Records contained in a dataset:

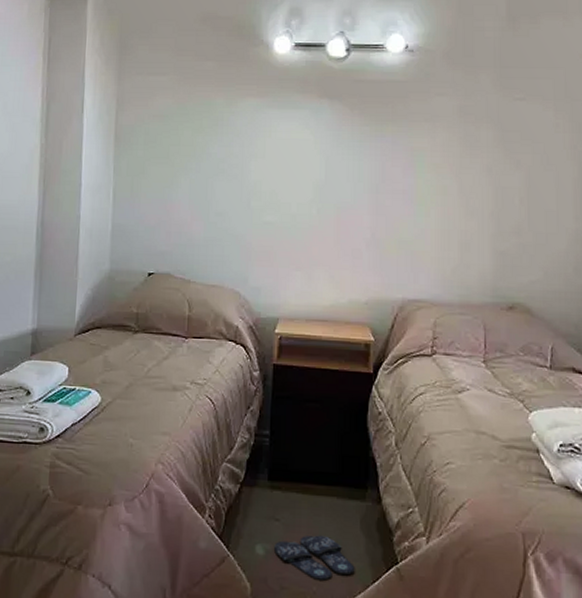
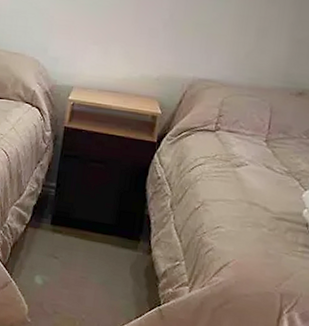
slippers: present [273,535,355,581] -> none [50,273,121,311]

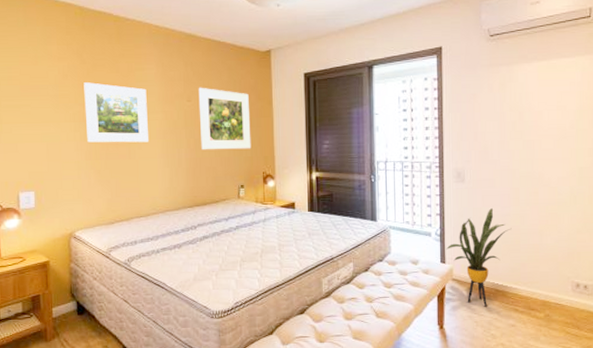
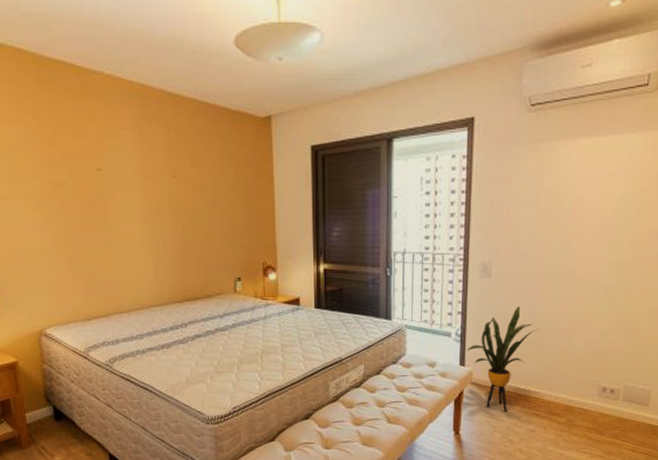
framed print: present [84,82,149,143] -> none [44,151,128,226]
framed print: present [198,87,251,150] -> none [184,160,249,237]

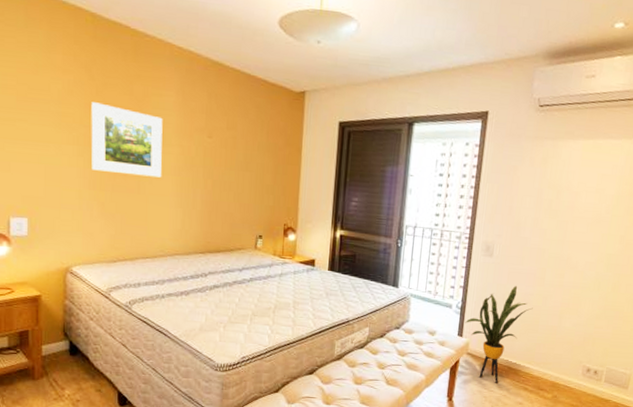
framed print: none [44,151,128,226] -> present [91,102,163,178]

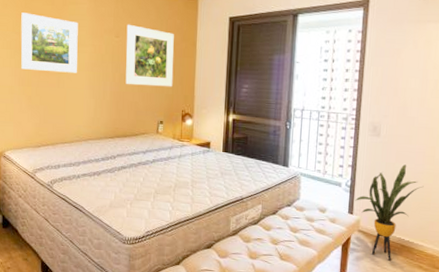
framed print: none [219,123,277,198] -> present [125,24,174,87]

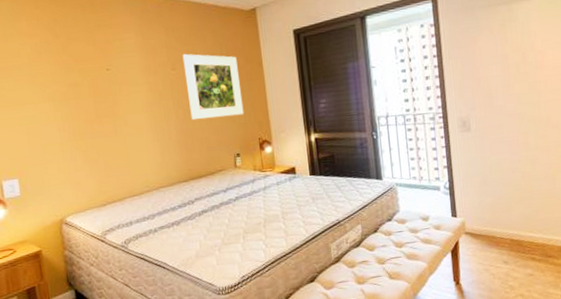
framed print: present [20,12,78,73] -> none [59,58,136,122]
house plant: present [355,165,424,261] -> none [456,156,523,258]

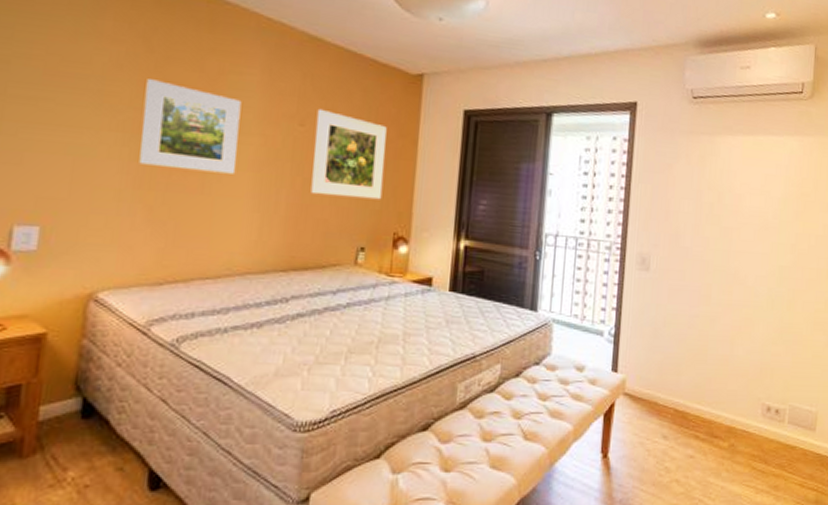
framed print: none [59,58,136,122] -> present [139,79,242,174]

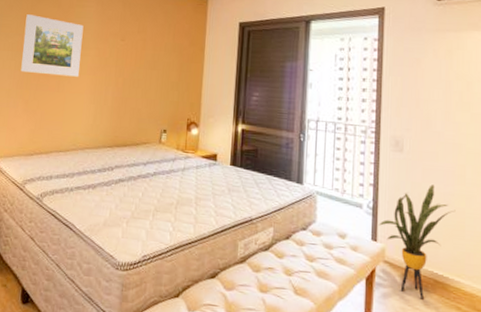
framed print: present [311,108,387,200] -> none [129,27,182,94]
house plant: none [620,306,700,431] -> present [378,185,456,300]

PROMPT: Leave out the pictures and repeat exactly the lines from the one containing "framed print: none [219,123,277,198]" through the last line of the entries.

RESPONSE TO THE TASK:
framed print: none [219,123,277,198] -> present [125,24,174,87]

framed print: present [20,12,78,73] -> none [59,58,136,122]
house plant: present [355,165,424,261] -> none [456,156,523,258]

framed print: none [59,58,136,122] -> present [139,79,242,174]

framed print: present [311,108,387,200] -> none [129,27,182,94]
house plant: none [620,306,700,431] -> present [378,185,456,300]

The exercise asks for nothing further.